Records drawn from a dataset:

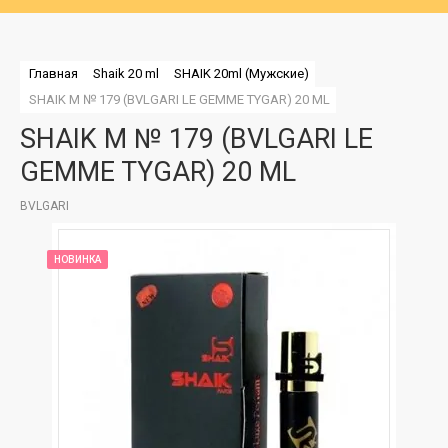
Главная
Shaik 20 ml
SHAIK 20ml (Мужские)
SHAIK M № 179 (BVLGARI LE GEMME TYGAR) 20 ML
SHAIK M № 179 (BVLGARI LE
GEMME TYGAR) 20 ML
BVLGARI
НОВИНКА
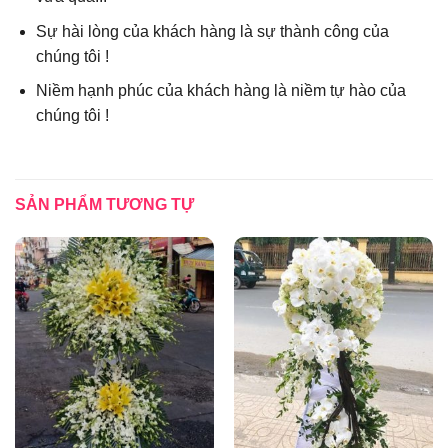
Sự hài lòng của khách hàng là sự thành công của
chúng tôi !
Niềm hạnh phúc của khách hàng là niềm tự hào của
chúng tôi !
SẢN PHẨM TƯƠNG TỰ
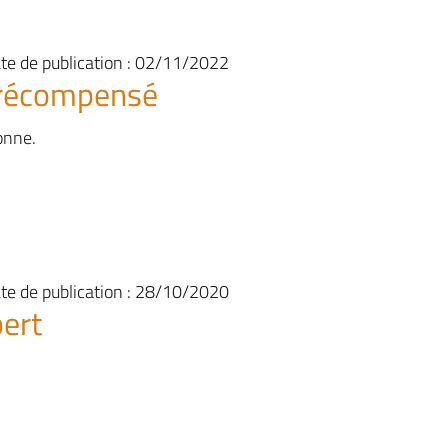
te de publication : 02/11/2022
e récompensé
onne.
te de publication : 28/10/2020
bert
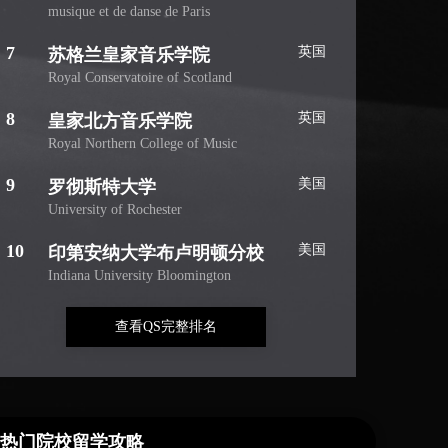
musique et de danse de Paris
7
英国
苏格兰皇家音乐学院
Royal Conservatoire of Scotland
8
英国
皇家北方音乐学院
Royal Northern College of Music
9
美国
罗彻斯特大学
University of Rochester
10
美国
印第安纳大学布卢明顿分校
Indiana University Bloomington
查看QS完整排名
热门院校留学攻略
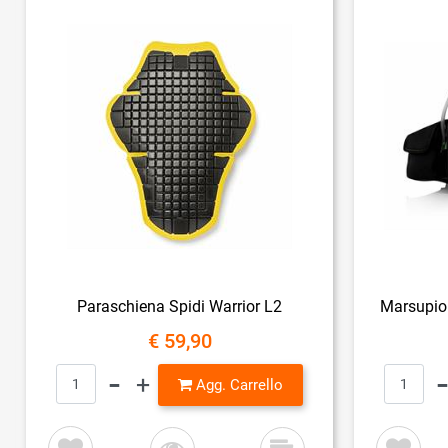
Paraschiena Spidi Warrior L2
Marsupio 
€ 59,90
Quantità
Agg. Carrello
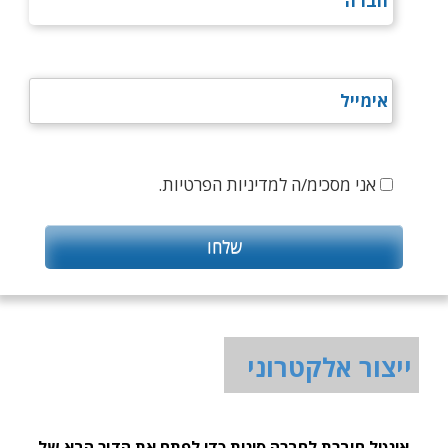
אני מסכימ/ה למדיניות הפרטיות.
ייצור אלקטרוני
אינטל חוברת לחברה סינית כדי לפתח את הדור הבא של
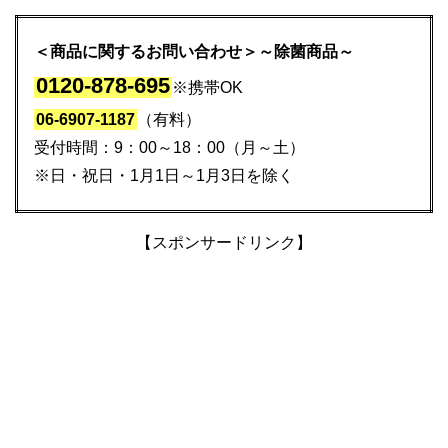
＜商品に関するお問い合わせ＞～除菌商品～
0120-878-695
※携帯OK
06-6907-1187
（有料）
受付時間：9：00～18：00（月～土）
※日・祝日・1月1日～1月3日を除く
【スポンサードリンク】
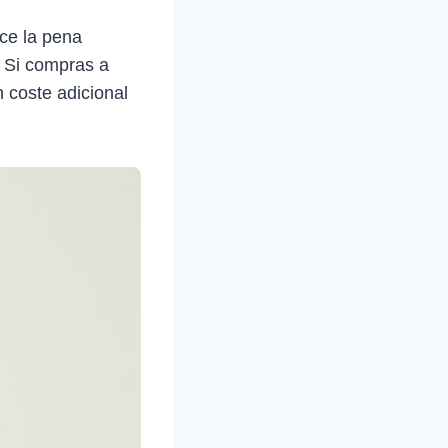
ce la pena
. Si compras a
 coste adicional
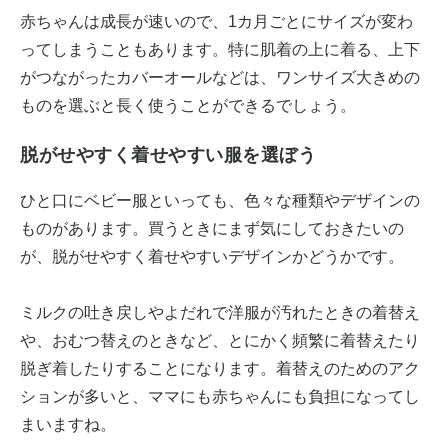
赤ちゃんは成長が速いので、1カ月ごとにサイズが変わ
ってしまうこともあります。特に肌着の上に着る、上下
がつながったカバーオールなどは、ワンサイズ大きめの
ものを選ぶと長く使うことができるでしょう。
脱がせやすく着せやすい服を選ぼう
ひと口にベビー服といっても、色々な種類やデザインの
ものがあります。買うときにまず気にしておきたいの
が、脱がせやすく着せやすいデザインかどうかです。
ミルクの吐き戻しやよだれで洋服が汚れたときの着替え
や、おむつ替えのときなど、とにかく頻繁に着替えたり
脱ぎ着したりすることになります。着替えのためのアク
ションが多いと、ママにも赤ちゃんにも負担になってし
まいますね。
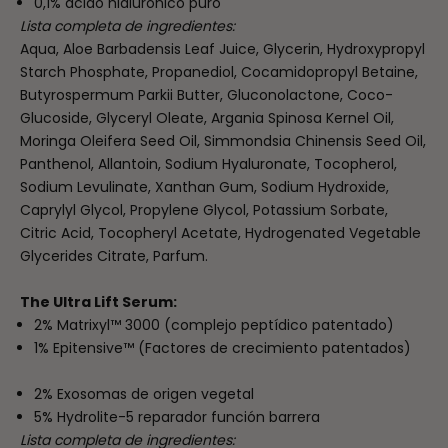
0,1% ácido hialurónico puro
Lista completa de ingredientes:
Aqua, Aloe Barbadensis Leaf Juice, Glycerin, Hydroxypropyl
Starch Phosphate, Propanediol, Cocamidopropyl Betaine,
Butyrospermum Parkii Butter, Gluconolactone, Coco-
Glucoside, Glyceryl Oleate, Argania Spinosa Kernel Oil,
Moringa Oleifera Seed Oil, Simmondsia Chinensis Seed Oil,
Panthenol, Allantoin, Sodium Hyaluronate, Tocopherol,
Sodium Levulinate, Xanthan Gum, Sodium Hydroxide,
Caprylyl Glycol, Propylene Glycol, Potassium Sorbate,
Citric Acid, Tocopheryl Acetate, Hydrogenated Vegetable
Glycerides Citrate, Parfum.
The Ultra Lift Serum:
2% Matrixyl™ 3000 (complejo peptídico patentado)
1% Epitensive™ (Factores de crecimiento patentados)
2% Exosomas de origen vegetal
5% Hydrolite-5 reparador función barrera
Lista completa de ingredientes:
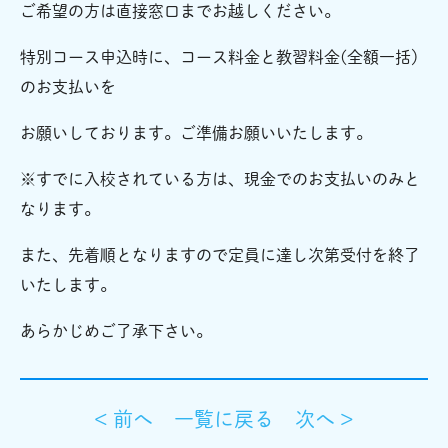
ご希望の方は直接窓口までお越しください。
特別コース申込時に、コース料金と教習料金(全額一括）
のお支払いを
お願いしております。ご準備お願いいたします。
※すでに入校されている方は、現金でのお支払いのみと
なります。
また、先着順となりますので定員に達し次第受付を終了
いたします。
あらかじめご了承下さい。
< 前へ
一覧に戻る
次へ >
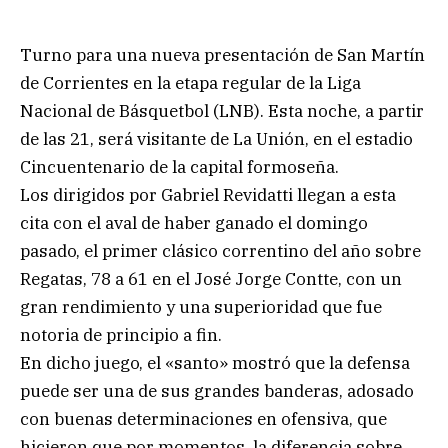
Turno para una nueva presentación de San Martín
de Corrientes en la etapa regular de la Liga
Nacional de Básquetbol (LNB). Esta noche, a partir
de las 21, será visitante de La Unión, en el estadio
Cincuentenario de la capital formoseña.
Los dirigidos por Gabriel Revidatti llegan a esta
cita con el aval de haber ganado el domingo
pasado, el primer clásico correntino del año sobre
Regatas, 78 a 61 en el José Jorge Contte, con un
gran rendimiento y una superioridad que fue
notoria de principio a fin.
En dicho juego, el «santo» mostró que la defensa
puede ser una de sus grandes banderas, adosado
con buenas determinaciones en ofensiva, que
hicieron que por momentos, la diferencia sobre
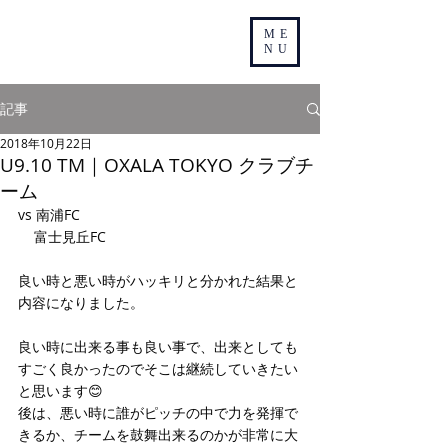
ME
NU
記事
2018年10月22日
U9.10 TM｜OXALA TOKYO クラブチ
ーム
vs 南浦FC
    富士見丘FC
良い時と悪い時がハッキリと分かれた結果と
内容になりました。
良い時に出来る事も良い事で、出来としても
すごく良かったのでそこは継続していきたい
と思います😊
後は、悪い時に誰がピッチの中で力を発揮で
きるか、チームを鼓舞出来るのかが非常に大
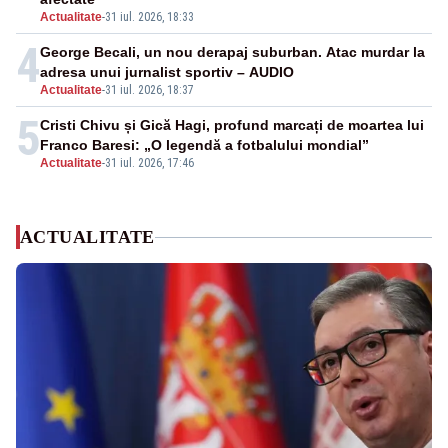
Actualitate
-
31 iul. 2026, 18:33
4
George Becali, un nou derapaj suburban. Atac murdar la
adresa unui jurnalist sportiv – AUDIO
Actualitate
-
31 iul. 2026, 18:37
5
Cristi Chivu și Gică Hagi, profund marcați de moartea lui
Franco Baresi: „O legendă a fotbalului mondial”
Actualitate
-
31 iul. 2026, 17:46
ACTUALITATE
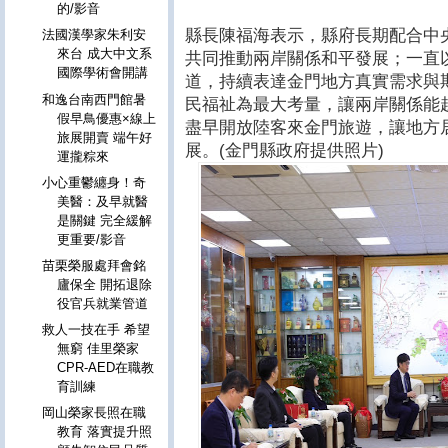
的/影音
縣長陳福海表示，縣府長期配合中
法國漢學家朱利安
來台 成大中文系
共同推動兩岸關係和平發展；一直
國際學術會開講
道，持續表達金門地方真實需求與
和逸台南西門館暑
民福祉為最大考量，讓兩岸關係能
假早鳥優惠×線上
盡早開放陸客來金門旅遊，讓地方
旅展開賣 端午好
展。(金門縣政府提供照片)
運攏粽來
小心重鬱纏身！奇
美醫：及早就醫
是關鍵 完全緩解
更重要/影音
苗栗榮服處拜會銘
廬保全 開拓退除
役官兵就業管道
救人一技在手 希望
無窮 佳里榮家
CPR-AED在職教
育訓練
岡山榮家長照在職
教育 落實提升照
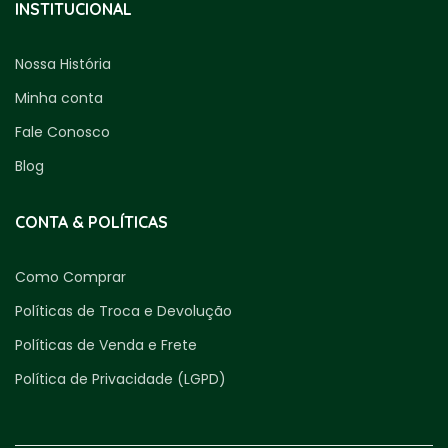
INSTITUCIONAL
Nossa História
Minha conta
Fale Conosco
Blog
CONTA & POLÍTICAS
Como Comprar
Políticas de Troca e Devolução
Políticas de Venda e Frete
Política de Privacidade (LGPD)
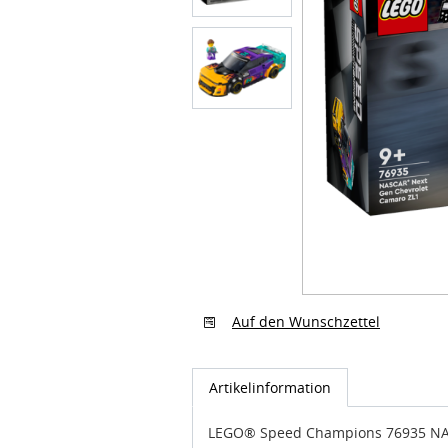
Auf den Wunschzettel
Artikelinformation
LEGO® Speed Champions 76935 NA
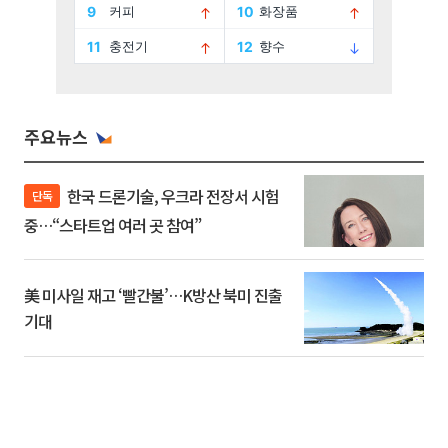
주요뉴스
한국 드론기술, 우크라 전장서 시험
단독
중…“스타트업 여러 곳 참여”
美 미사일 재고 ‘빨간불’…K방산 북미 진출
기대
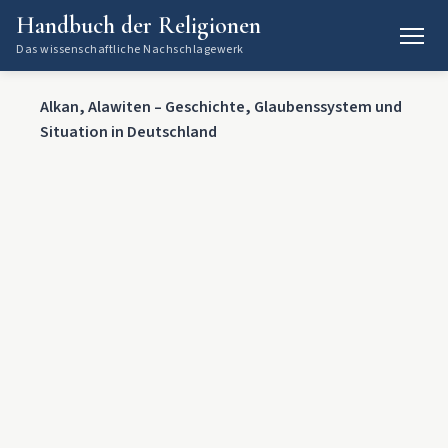
Handbuch der Religionen
Das wissenschaftliche Nachschlagewerk
Alkan, Alawiten – Geschichte, Glaubenssystem und
Situation in Deutschland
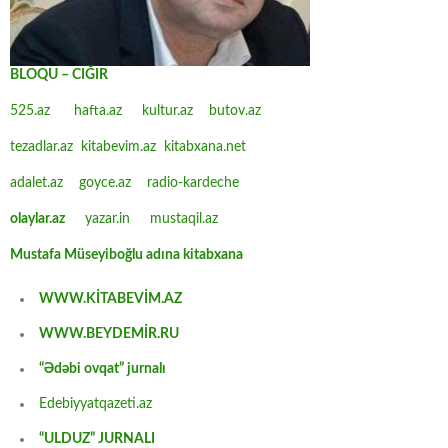
BLOQU – CIĞIR
525.az
hafta.az
kultur.az
butov.az
tezadlar.az
kitabevim.az
kitabxana.net
adalet.az
goyce.az
radio-kardeche
olaylar.az
yazar.in
mustaqil.az
Mustafa Müseyiboğlu adına kitabxana
WWW.KİTABEVİM.AZ
WWW.BEYDEMİR.RU
“Ədəbi ovqat” jurnalı
Edebiyyatqazeti.az
“ULDUZ” JURNALI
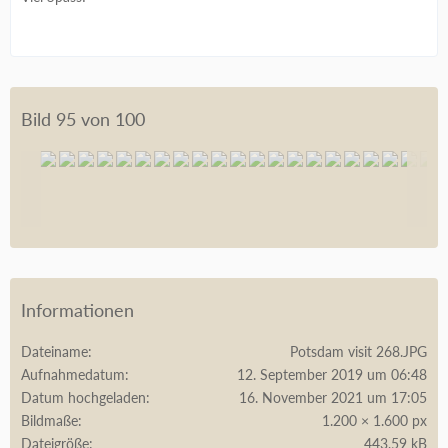
Bild 95 von 100
Informationen
Dateiname
Potsdam visit 268.JPG
Aufnahmedatum
12. September 2019 um 06:48
Datum hochgeladen
16. November 2021 um 17:05
Bildmaße
1.200 × 1.600 px
Dateigröße
443,59 kB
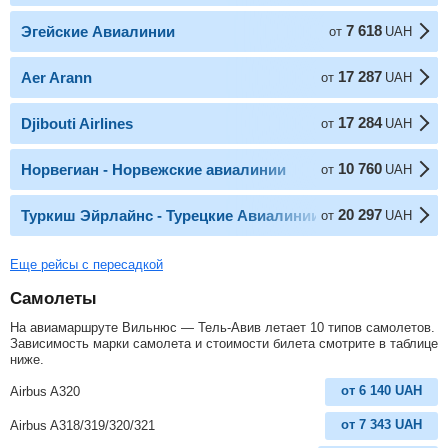
7 618
Эгейские Авиалинии
от
UAH
17 287
Aer Arann
от
UAH
17 284
Djibouti Airlines
от
UAH
10 760
Норвегиан - Норвежские авиалинии
от
UAH
20 297
Туркиш Эйрлайнс - Турецкие Авиалинии
от
UAH
Еще рейсы с пересадкой
Самолеты
На авиамаршруте Вильнюс — Тель-Авив летает 10 типов самолетов.
Зависимость марки самолета и стоимости билета смотрите в таблице
ниже.
от
6 140
UAH
Airbus A320
от
7 343
UAH
Airbus A318/319/320/321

(Task details): State the number of lines above that include "GEMME", and nothing further.

(Exercise answer): 2